Le Consortium Formation Énergie prend ainsi le relais et se déploie à l’échelle nationale.  Actuellement, 47 organisations y collaborent,  dont une majorité de cégeps.  « Cette évolution vers un consortium national illustre la maturité du réseau à travailler en concertation »,  constate fièrement monsieur Leblanc.

En complément, un guichet unique

La volonté du Consortium Formation Énergie est claire : fédérer les établissements d’enseignement et coordonner les travaux pour répondre aux besoins de la nouvelle industrie. Cette volonté s’incarne dans l’idée d’offrir un guichet de formation unique consacré à la transition énergétique.  « Nous voulons qu’une entreprise puisse communiquer ses besoins à un seul endroit.  Ainsi, chaque demande sera analysée et une offre de formation adaptée sera faite de manière concertée »,  explique monsieur Leblanc.

Cet outil numérique est en développement.  Dans l’attente d’un financement, l’initiative repose principalement sur le bénévolat. Toutefois, l’embauche récente d’une personne à la coordination du projet est de bon augure.

À venir,  l’École de la transition énergétique

Monsieur Leblanc est persuadé qu’il est impératif,  pour que le Québec devienne une puissance mondiale dans le domaine de la batterie, de former adéquatement les personnes.

L’implantation d’une École de la transition énergétique à Bécancour est un exemple de dossier soutenu par le Consortium.  Un plan fonctionnel et technique détaillant le projet a été déposé auprès du ministère de l’Économie,  de l’Innovation et de l’Énergie.  La réponse du gouvernement est attendue pour la fin décembre 2024.  L’école pourrait ouvrir ses portes en 2027.
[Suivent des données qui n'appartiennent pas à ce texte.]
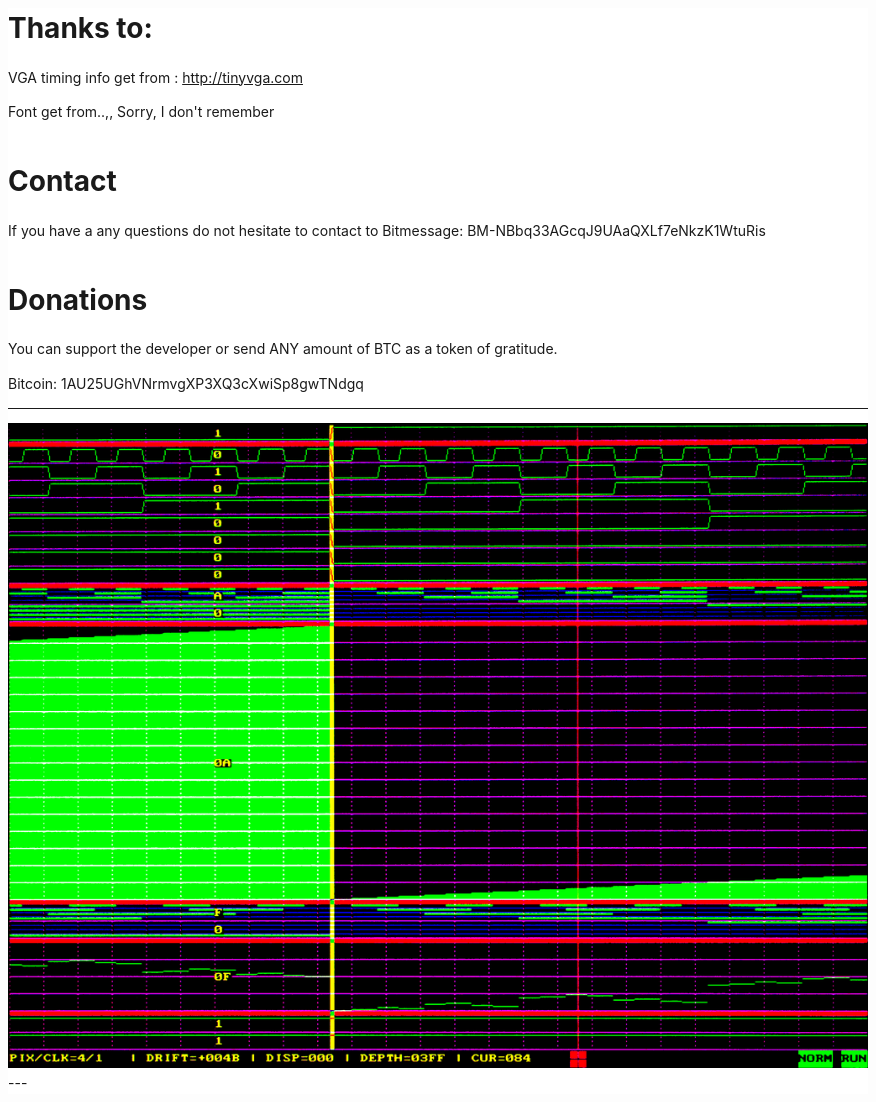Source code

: Thanks to:
==========

VGA timing info get from : http://tinyvga.com

Font get from..,, Sorry, I don't remember

Contact
=======

If you have a any questions do not hesitate to contact to
Bitmessage: BM-NBbq33AGcqJ9UAaQXLf7eNkzK1WtuRis

Donations
=========

You can support the developer or send ANY amount of BTC as a token of gratitude.

Bitcoin: 1AU25UGhVNrmvgXP3XQ3cXwiSp8gwTNdgq

--------------------------------------------------------------------------------

<img src="misc/4.png">
---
Selon monsieur Leblanc, le besoin de formation de la main-d’œuvre nécessite vraiment la création d’une école spécialisée dans le domaine : « Une école vue comme un centre d’innovation et de formation. D’ici 2030,  uniquement à Bécancour,  le besoin passe de 2 500 à 3 000 emplois directs.  Les cégeps et les centres de services scolaires offrent déjà des formations,  mais les besoins sont tels qu’ils dépassent nos capacités d’y répondre.  Qui plus est,  il faudra prévoir de la requalification,  du perfectionnement et de la formation sur mesure. »

« Actuellement, la batterie et la cellule sont à l’agenda.  Mais sous peu,  l’hydrogène vert sera beaucoup à l’avant-plan.  Il faut s’y préparer.  Le succès de ce centre dépendra de son agilité et de sa souplesse pour répondre aux besoins », précise monsieur Leblanc.

L’École de la transition énergétique prévoit la mise en place de programmes interordres (AEP, AEC, certificats, etc.).  Dans le cadre d’une approche intégrée,  les entreprises seront présentes au centre d’innovation et de formation,  notamment pour valider certainsprocessus.  Monsieur Leblanc rappelleque la contribution des entreprises est prévue dans le montage financier : « C’est pour cela que nous attendons une réponse définitive du gouvernement en ayant bon espoir qu’elle sera positive.  » 

Le Consortium Formation Énergie se positionne donc comme un acteur clé de la qualification de la main-d’œuvre actuelle et future. Cette remarquable alliance interordres est propice au développement de nouvelles compétences requises par la transition énergétique. Des compétences qui ne sont pas intégrées aux programmes d’études existants.